Türkiye kur sorununu ve günübirlik politikaları tartışmaktan, buz dağının altında kalan bu sorunları tartışamıyor.
Dış ticaret açığı ve cari açık tuzağından kurtulmak hiç zor değil.

1- Türkiye dış ticaret politikasını değiştirmelidir. Çin'e kota uygulamalıdır. Rusya ile olan doğal gaz anlaşmasını yenilemelidir. Rusya ile nasıl bir doğal gaz anlaşması yapıldığı kamuoyuna açıklanmalıdır.
Üretim dışa bağımlı olmaktan kurtarılmalıdır. Halen imalat sanayisinde ithal girdi oranı yüzde 40'ın üstündedir. İhracat malı üretim sektöründe de yüzde 70'tir. Bu oranların yüzde on seviyesine çekilmesi gerekiyor. Nasıl olur?
Dalgalı kur politikasını değiştirerek, kırılganlığı önlemesi gerekir.

2- Girdi olan ara malı ve ham maddeyi Türkiye'de üretmesi gerekir. Bunun için de bu alanda önce güven, sonra yüksek teşvikler verilmelidir.
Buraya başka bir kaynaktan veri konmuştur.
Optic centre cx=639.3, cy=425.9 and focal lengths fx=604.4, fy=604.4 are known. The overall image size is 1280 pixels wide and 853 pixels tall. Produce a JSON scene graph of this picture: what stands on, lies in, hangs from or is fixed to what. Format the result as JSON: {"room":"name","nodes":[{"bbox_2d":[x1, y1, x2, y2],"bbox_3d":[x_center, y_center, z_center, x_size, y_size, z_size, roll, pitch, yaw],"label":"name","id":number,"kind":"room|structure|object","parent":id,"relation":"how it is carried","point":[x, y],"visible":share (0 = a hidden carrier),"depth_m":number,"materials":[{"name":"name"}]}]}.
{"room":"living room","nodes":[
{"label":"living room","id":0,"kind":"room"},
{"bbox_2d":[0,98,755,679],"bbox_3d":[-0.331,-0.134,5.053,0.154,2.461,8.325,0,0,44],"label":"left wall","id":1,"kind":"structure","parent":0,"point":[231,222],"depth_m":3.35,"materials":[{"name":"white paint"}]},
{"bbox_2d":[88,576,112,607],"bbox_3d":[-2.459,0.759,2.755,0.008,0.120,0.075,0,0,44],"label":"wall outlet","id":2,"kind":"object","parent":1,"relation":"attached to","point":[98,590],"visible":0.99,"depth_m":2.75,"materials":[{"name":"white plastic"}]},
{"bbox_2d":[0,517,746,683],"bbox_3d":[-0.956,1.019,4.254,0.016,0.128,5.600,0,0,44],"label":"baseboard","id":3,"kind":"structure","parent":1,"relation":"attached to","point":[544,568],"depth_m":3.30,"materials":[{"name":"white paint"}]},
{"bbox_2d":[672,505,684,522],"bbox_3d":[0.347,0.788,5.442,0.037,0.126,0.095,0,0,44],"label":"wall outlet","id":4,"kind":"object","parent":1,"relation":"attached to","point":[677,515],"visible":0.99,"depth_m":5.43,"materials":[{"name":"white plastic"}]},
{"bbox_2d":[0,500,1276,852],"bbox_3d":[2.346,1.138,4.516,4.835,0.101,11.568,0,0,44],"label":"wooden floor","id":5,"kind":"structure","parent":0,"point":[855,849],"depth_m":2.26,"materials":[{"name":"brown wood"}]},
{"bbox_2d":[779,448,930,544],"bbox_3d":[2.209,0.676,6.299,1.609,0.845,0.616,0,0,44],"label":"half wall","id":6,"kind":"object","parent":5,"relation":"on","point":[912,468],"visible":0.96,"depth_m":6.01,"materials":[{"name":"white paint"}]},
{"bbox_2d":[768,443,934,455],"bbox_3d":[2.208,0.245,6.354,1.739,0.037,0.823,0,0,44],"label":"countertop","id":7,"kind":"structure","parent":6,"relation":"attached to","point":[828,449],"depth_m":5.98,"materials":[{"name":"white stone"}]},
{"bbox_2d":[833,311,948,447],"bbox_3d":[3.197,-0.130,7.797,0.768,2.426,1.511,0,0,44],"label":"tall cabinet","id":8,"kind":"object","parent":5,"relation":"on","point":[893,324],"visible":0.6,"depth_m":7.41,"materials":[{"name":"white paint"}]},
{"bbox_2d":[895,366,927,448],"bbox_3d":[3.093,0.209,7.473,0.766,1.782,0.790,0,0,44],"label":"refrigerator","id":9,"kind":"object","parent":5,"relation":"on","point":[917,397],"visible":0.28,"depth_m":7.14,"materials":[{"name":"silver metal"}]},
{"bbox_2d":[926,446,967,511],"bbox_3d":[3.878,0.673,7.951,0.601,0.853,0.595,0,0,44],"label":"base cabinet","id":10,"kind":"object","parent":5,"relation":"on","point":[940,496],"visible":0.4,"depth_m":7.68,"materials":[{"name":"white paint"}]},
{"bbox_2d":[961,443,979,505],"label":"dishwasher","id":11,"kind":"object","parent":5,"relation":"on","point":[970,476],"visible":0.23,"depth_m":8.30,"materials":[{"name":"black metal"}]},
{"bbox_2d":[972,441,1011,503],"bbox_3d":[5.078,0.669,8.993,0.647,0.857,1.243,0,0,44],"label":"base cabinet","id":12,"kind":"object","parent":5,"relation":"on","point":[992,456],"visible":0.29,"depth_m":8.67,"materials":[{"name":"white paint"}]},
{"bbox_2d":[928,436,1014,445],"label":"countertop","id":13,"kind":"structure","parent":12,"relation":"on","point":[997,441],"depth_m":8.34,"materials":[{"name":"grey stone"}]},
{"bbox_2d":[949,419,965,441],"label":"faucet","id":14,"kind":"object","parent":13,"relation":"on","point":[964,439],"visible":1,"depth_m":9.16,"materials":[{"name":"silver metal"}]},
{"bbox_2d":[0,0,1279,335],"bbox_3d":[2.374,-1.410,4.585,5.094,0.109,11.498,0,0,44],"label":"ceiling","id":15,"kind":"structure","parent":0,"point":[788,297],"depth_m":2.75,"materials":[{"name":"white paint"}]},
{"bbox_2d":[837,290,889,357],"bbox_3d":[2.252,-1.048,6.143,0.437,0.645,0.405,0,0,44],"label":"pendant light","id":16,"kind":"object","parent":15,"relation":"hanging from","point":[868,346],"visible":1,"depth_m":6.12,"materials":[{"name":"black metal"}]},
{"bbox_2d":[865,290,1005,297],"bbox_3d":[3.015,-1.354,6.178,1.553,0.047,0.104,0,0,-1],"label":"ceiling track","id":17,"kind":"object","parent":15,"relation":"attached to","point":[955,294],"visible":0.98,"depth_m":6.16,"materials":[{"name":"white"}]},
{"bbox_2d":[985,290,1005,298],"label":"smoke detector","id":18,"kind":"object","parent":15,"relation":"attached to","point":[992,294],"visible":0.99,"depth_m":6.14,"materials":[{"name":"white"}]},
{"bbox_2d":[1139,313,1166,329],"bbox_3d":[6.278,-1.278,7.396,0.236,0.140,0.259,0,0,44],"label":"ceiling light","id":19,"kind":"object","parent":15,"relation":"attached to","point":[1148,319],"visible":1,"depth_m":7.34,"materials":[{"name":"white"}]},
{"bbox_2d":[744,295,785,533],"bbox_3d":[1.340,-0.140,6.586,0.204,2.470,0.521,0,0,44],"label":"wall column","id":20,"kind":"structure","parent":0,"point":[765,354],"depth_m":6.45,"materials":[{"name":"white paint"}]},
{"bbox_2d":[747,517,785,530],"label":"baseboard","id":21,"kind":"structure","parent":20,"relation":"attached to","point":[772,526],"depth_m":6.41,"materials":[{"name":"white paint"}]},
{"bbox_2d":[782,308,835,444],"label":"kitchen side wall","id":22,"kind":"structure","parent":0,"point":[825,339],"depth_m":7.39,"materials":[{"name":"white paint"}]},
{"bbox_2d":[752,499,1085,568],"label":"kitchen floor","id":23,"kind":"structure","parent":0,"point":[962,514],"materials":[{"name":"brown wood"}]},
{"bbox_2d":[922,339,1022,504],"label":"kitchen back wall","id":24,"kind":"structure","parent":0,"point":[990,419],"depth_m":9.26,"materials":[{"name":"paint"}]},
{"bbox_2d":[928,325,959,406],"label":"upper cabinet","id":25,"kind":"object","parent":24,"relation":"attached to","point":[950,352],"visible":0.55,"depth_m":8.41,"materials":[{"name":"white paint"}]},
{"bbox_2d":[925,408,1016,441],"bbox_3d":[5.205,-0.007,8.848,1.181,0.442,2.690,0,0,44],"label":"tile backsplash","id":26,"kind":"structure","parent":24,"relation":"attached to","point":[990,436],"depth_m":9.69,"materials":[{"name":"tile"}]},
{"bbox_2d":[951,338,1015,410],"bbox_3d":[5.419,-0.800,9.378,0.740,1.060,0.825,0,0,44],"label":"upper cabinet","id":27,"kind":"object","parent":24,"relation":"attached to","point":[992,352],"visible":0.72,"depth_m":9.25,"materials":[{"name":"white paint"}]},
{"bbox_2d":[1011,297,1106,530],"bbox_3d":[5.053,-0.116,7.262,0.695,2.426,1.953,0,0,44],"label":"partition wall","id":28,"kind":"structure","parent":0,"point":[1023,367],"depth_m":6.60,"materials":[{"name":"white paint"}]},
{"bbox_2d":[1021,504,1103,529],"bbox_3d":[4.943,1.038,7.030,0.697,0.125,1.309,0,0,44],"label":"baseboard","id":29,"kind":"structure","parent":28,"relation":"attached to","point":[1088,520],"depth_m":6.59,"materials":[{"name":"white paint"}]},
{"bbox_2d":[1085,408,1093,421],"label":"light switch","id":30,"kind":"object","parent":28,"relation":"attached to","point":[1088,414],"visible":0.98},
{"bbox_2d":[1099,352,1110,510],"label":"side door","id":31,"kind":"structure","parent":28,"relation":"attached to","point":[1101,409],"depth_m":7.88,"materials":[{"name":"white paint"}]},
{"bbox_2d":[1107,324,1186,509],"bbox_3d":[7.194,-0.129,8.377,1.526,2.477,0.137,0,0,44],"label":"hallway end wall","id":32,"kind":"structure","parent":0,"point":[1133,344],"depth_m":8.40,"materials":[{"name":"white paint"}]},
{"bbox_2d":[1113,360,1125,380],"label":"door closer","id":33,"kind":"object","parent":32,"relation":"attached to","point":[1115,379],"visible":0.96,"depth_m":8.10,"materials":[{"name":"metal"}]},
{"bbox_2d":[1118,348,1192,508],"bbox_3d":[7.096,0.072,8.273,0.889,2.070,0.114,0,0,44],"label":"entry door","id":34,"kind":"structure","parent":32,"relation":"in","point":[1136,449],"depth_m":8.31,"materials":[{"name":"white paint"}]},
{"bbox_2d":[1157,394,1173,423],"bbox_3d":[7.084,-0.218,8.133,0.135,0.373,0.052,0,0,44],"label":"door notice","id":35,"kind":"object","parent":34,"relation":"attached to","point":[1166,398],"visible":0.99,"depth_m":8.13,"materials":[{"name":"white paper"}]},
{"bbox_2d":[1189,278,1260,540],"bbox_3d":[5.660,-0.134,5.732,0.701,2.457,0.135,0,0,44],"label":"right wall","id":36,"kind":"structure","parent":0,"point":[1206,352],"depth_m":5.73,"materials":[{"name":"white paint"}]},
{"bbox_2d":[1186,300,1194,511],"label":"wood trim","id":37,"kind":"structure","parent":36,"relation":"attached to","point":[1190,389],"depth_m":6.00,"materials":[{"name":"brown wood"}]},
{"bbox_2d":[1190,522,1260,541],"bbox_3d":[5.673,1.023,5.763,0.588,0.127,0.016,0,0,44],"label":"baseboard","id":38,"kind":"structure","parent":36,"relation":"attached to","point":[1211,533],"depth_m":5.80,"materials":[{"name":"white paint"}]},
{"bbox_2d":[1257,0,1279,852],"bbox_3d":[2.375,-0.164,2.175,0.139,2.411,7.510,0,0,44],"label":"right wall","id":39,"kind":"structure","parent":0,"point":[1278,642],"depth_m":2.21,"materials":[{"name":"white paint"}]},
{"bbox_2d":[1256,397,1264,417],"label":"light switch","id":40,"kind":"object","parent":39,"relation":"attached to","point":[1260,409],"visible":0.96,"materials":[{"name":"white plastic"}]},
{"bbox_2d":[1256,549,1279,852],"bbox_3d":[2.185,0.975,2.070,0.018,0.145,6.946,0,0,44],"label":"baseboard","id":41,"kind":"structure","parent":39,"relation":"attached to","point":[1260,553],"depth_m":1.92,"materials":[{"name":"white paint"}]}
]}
Gerekirse devlet geçici bir süre piyasaya girmelidir.
Bunları bugünkü iktidar yapar mı? Yapamaz. Başkanlık sistemi ile siyasi iktidarı destekleyen muhafazakar taban azaldı. Şimdi tabanda siyasi İslam daha etkilidir. Bunların derdi, davadır. Dava için kaynak sağlamaktır.
MHP'ye gelince; MHP, ekonomik sorunları her zaman önemsiz görmüştür. İşsizleri ve yoksulları görebilme ufku da yoktur.

Kısaca bu iktidar dış ticarette Çin ve Rusya hegemonyasını çözemez. Çözüm halkın bilinçlenmesinden geçer.